MIPI->ISP->PPA->H264->SD Card pipeline performance

try_except
Posts: 9
Joined: Thu Jan 23, 2025 12:50 pm

MIPI->ISP->PPA->H264->SD Card pipeline performance

Postby try_except » Wed Nov 19, 2025 2:04 pm

Hi all!
I've been working for a couple of months on a video capturing project on ESP32-P4 and so far I've managed to achieve 1080p@30 fps performance for the MIPI->ISP->H264->SD Card pipeline with no problem, but I'm experiencing framerate drops when including the PPA in my system. At first I thought PSRAM bandwidth limitations was slowing down the loop, because I was executing each step as a separate task and so every single step would read and write big buffers from the PSRAM, but now I've joined everything in a single task and achieved the same 20 fps as before.

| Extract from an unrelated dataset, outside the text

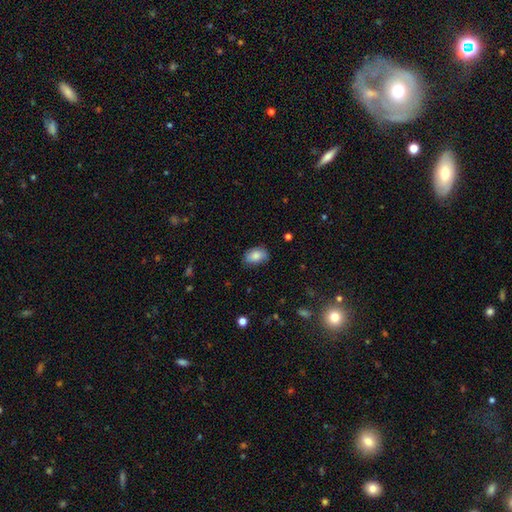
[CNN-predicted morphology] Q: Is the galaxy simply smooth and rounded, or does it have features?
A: smooth — 85%.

Right now I'm using an OV5647 sensor running at 1280x960@45 fps, trying to scale down by a factor of 2 (so 640x480), PSRAM is running at 200 MHz, I'm not writing to SD and I'm printing the following message once every second:

Code: Select all

I (709451) Video Manager: Bitrate = 997296 bps = 121 kB/s, Set bitrate= 1175040 bps, FPS=20, Set FPS=45
I (710481) Video Manager: Bitrate = 1028288 bps = 125 kB/s, Set bitrate= 1175040 bps, FPS=20, Set FPS=45
I (711501) Video Manager: Bitrate = 1025600 bps = 125 kB/s, Set bitrate= 1175040 bps, FPS=20, Set FPS=45
I (712521) Video Manager: Bitrate = 3149160 bps = 384 kB/s, Set bitrate= 1175040 bps, FPS=20, Set FPS=45
I (713541) Video Manager: Bitrate = 1777744 bps = 217 kB/s, Set bitrate= 1175040 bps, FPS=20, Set FPS=45
I (714561) Video Manager: Bitrate = 3067824 bps = 374 kB/s, Set bitrate= 1175040 bps, FPS=20, Set FPS=45
I (715581) Video Manager: Bitrate = 4489584 bps = 548 kB/s, Set bitrate= 1175040 bps, FPS=20, Set FPS=45
As you can see, FPS don't change with bitrate, so it's not about bandwidth (as far as I can tell).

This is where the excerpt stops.